Problem :: Find the line that contains "turquoise tray [175,313,306,440]". Then set down that line and all the lines after it, to the end of the records, exactly and with nothing added.

[Data provided — start]

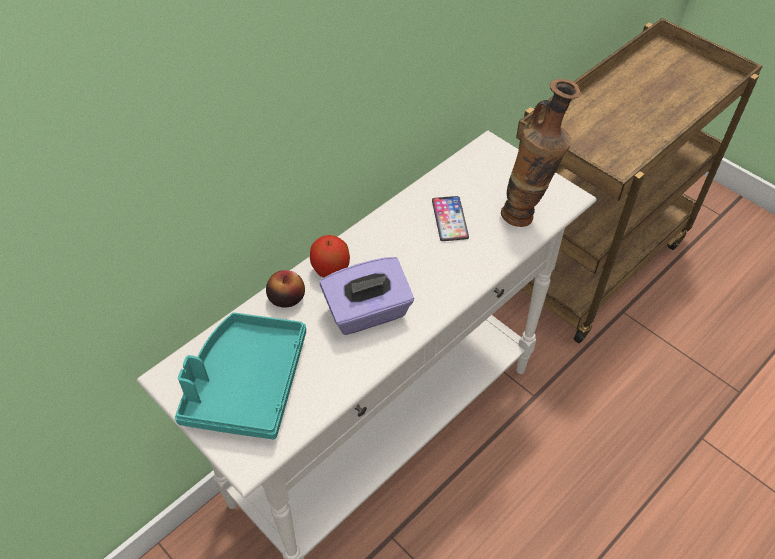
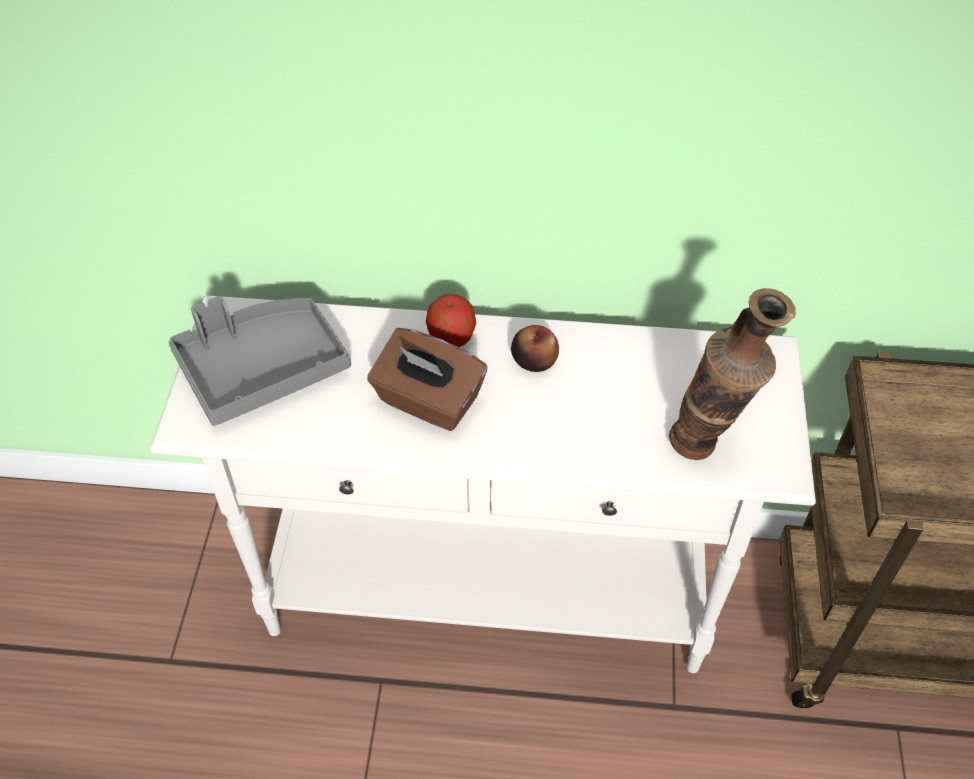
camera: 50 degrees right, 0 degrees up
turquoise tray [175,313,306,440] -> grey tray [168,296,351,426]
apple [266,270,305,308] -> apple moved to [511,325,559,372]
purple tissue box [320,257,414,335] -> brown tissue box [367,328,487,431]
phone [432,196,469,241] -> none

[Data provided — finish]

Solution ::
turquoise tray [175,313,306,440] -> grey tray [168,296,351,426]
apple [266,270,305,308] -> apple moved to [511,325,559,372]
purple tissue box [320,257,414,335] -> brown tissue box [367,328,487,431]
phone [432,196,469,241] -> none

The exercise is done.